Supplied records –
-=-=-=-=-

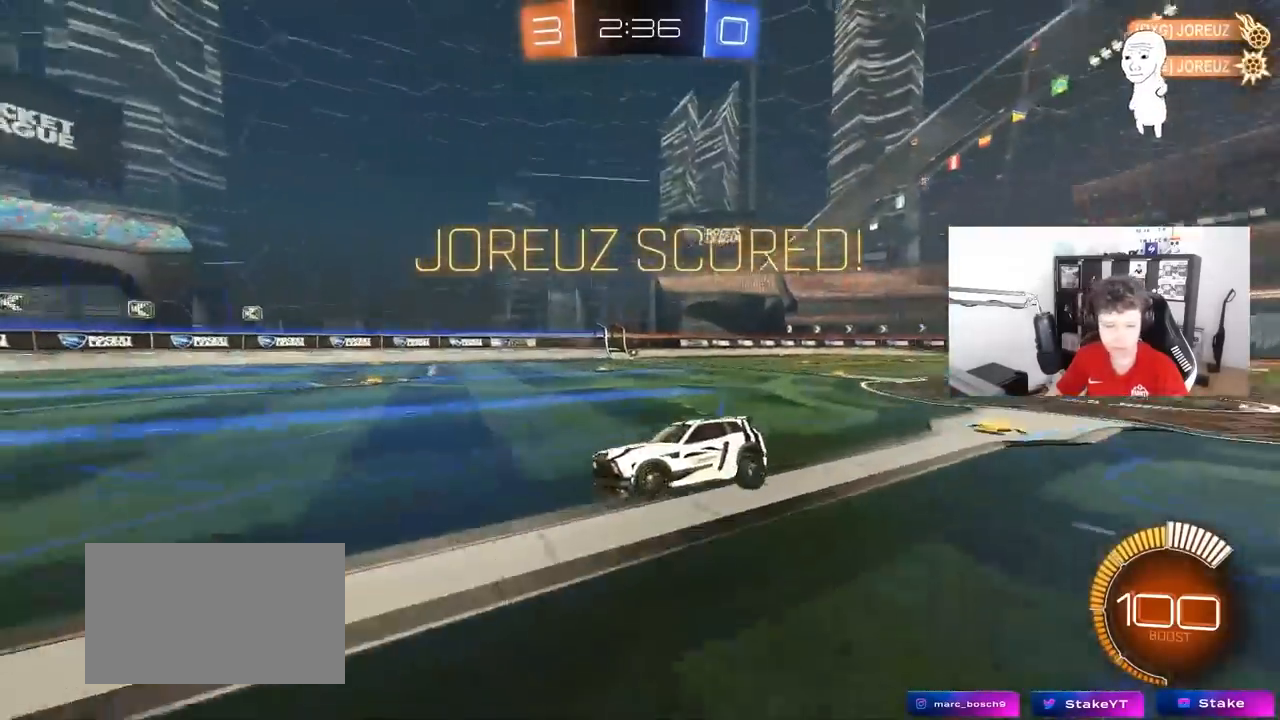
{"keys": ["a", "shift", "w"], "mouse": [], "mouse_move": "still", "events": [[33, "mouse_right", "up"], [33, "s", "up"], [83, "d", "down"], [83, "shift", "down"], [133, "w", "down"], [283, "d", "up"], [367, "w", "up"], [417, "w", "down"], [467, "a", "down"]]}
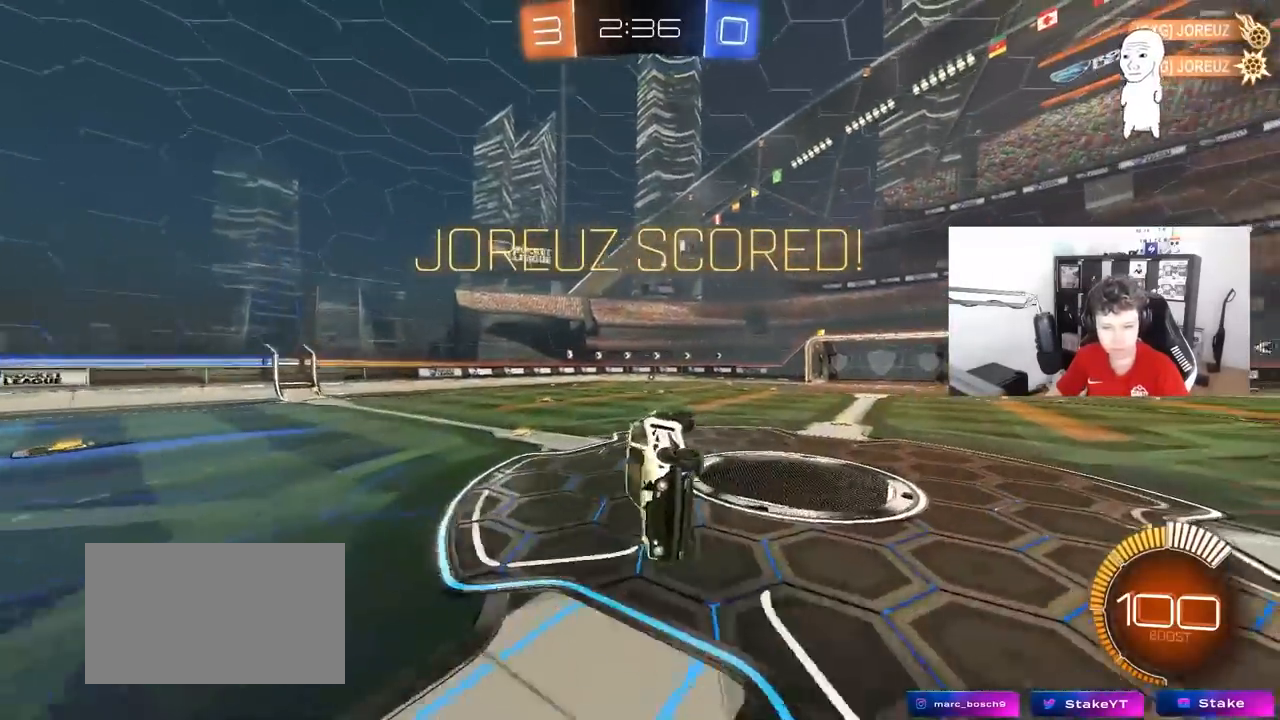
{"keys": ["a"], "mouse": [], "mouse_move": "still", "events": [[150, "shift", "up"], [200, "w", "up"]]}
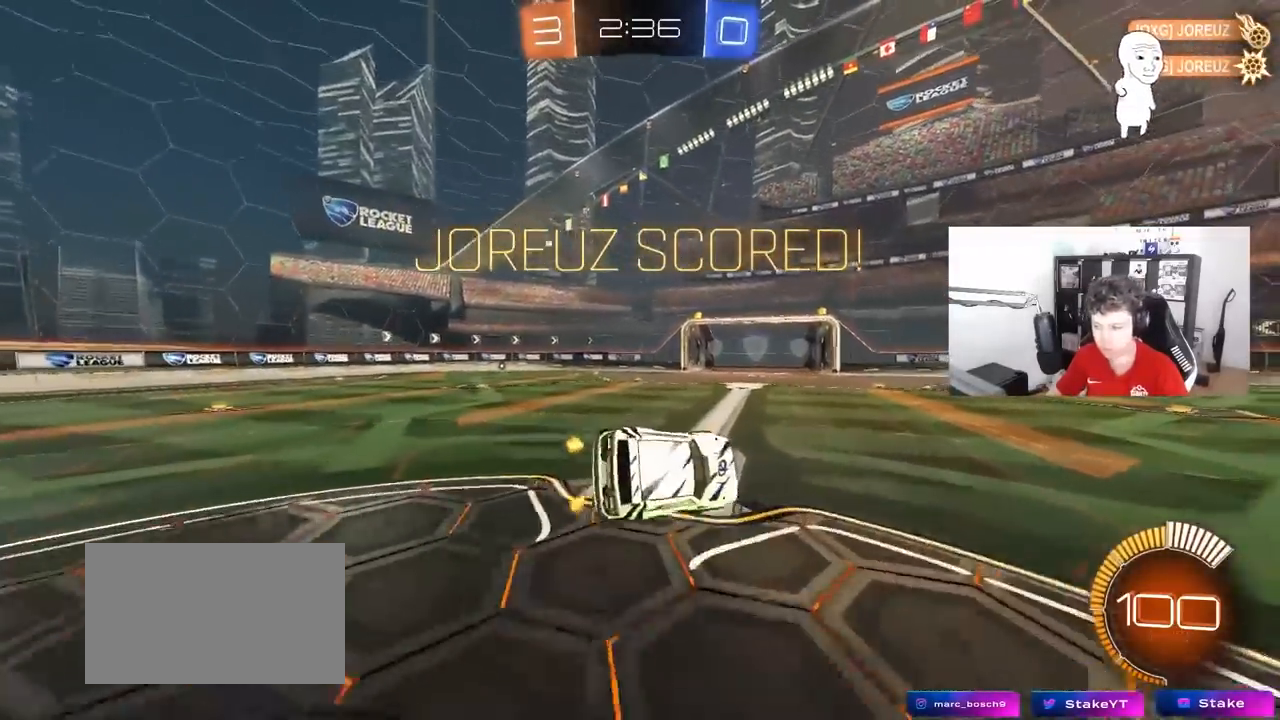
{"keys": ["d", "shift"], "mouse": ["left"], "mouse_move": "still", "events": [[33, "shift", "down"], [167, "w", "down"], [217, "mouse_left", "down"], [217, "mouse_right", "down"], [317, "mouse_right", "up"], [317, "shift", "up"], [350, "a", "up"], [400, "d", "down"], [400, "mouse_right", "down"], [450, "mouse_right", "up"], [450, "shift", "down"], [450, "w", "up"]]}
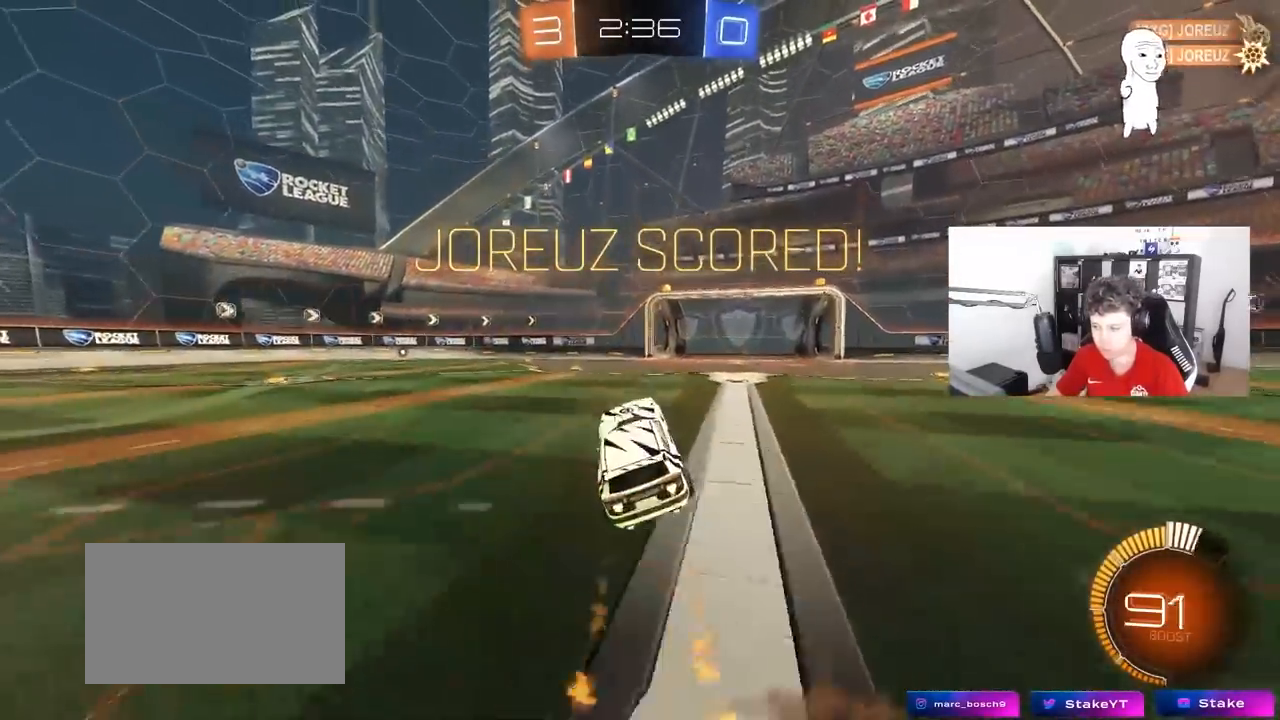
{"keys": ["d", "s", "shift"], "mouse": ["left"], "mouse_move": "still", "events": [[183, "w", "down"], [233, "mouse_right", "down"], [283, "s", "down"], [317, "w", "up"], [417, "mouse_right", "up"]]}
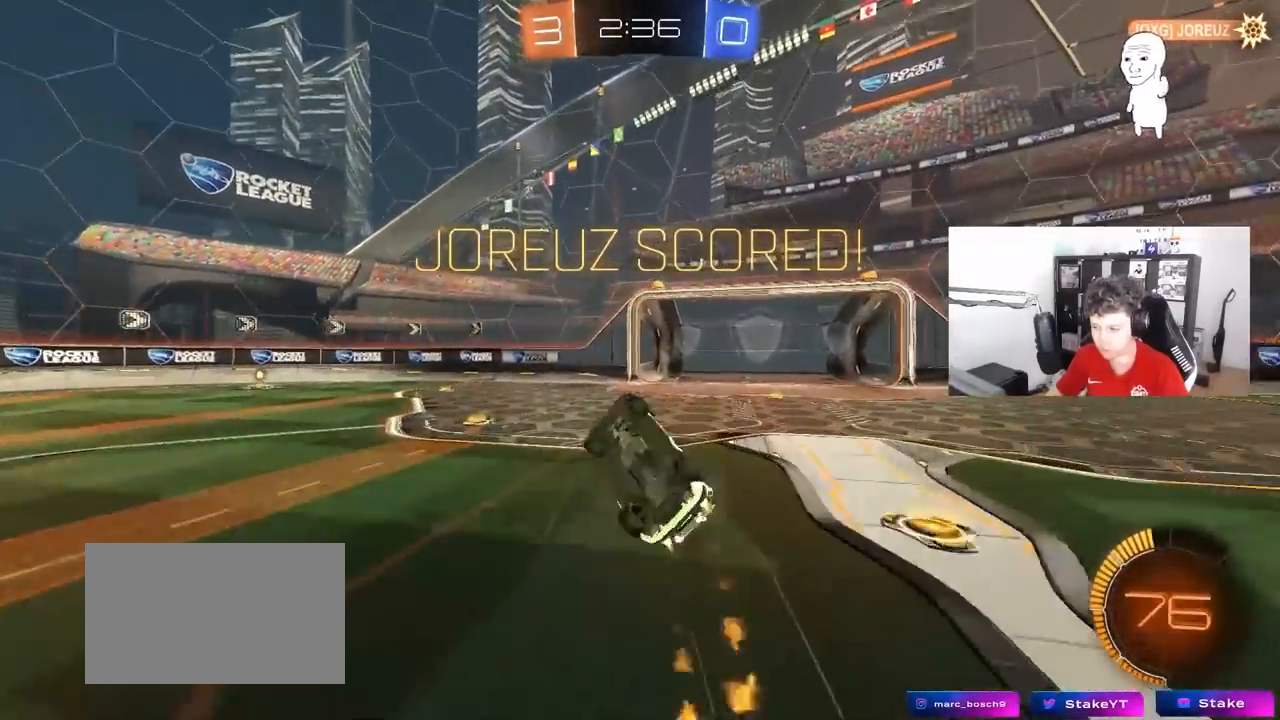
{"keys": [], "mouse": [], "mouse_move": "still", "events": [[100, "mouse_left", "up"], [250, "s", "up"], [283, "mouse_right", "down"], [383, "s", "down"], [433, "mouse_right", "up"], [433, "shift", "up"], [483, "d", "up"], [483, "s", "up"]]}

-=-=-=-=-

Action item –
Copy out all the data exactly; skip the pictures.

Your solution –
{"keys": ["a", "shift", "w"], "mouse": [], "mouse_move": "still", "events": [[33, "mouse_right", "up"], [33, "s", "up"], [83, "d", "down"], [83, "shift", "down"], [133, "w", "down"], [283, "d", "up"], [367, "w", "up"], [417, "w", "down"], [467, "a", "down"]]}
{"keys": ["a"], "mouse": [], "mouse_move": "still", "events": [[150, "shift", "up"], [200, "w", "up"]]}
{"keys": ["d", "shift"], "mouse": ["left"], "mouse_move": "still", "events": [[33, "shift", "down"], [167, "w", "down"], [217, "mouse_left", "down"], [217, "mouse_right", "down"], [317, "mouse_right", "up"], [317, "shift", "up"], [350, "a", "up"], [400, "d", "down"], [400, "mouse_right", "down"], [450, "mouse_right", "up"], [450, "shift", "down"], [450, "w", "up"]]}
{"keys": ["d", "s", "shift"], "mouse": ["left"], "mouse_move": "still", "events": [[183, "w", "down"], [233, "mouse_right", "down"], [283, "s", "down"], [317, "w", "up"], [417, "mouse_right", "up"]]}
{"keys": [], "mouse": [], "mouse_move": "still", "events": [[100, "mouse_left", "up"], [250, "s", "up"], [283, "mouse_right", "down"], [383, "s", "down"], [433, "mouse_right", "up"], [433, "shift", "up"], [483, "d", "up"], [483, "s", "up"]]}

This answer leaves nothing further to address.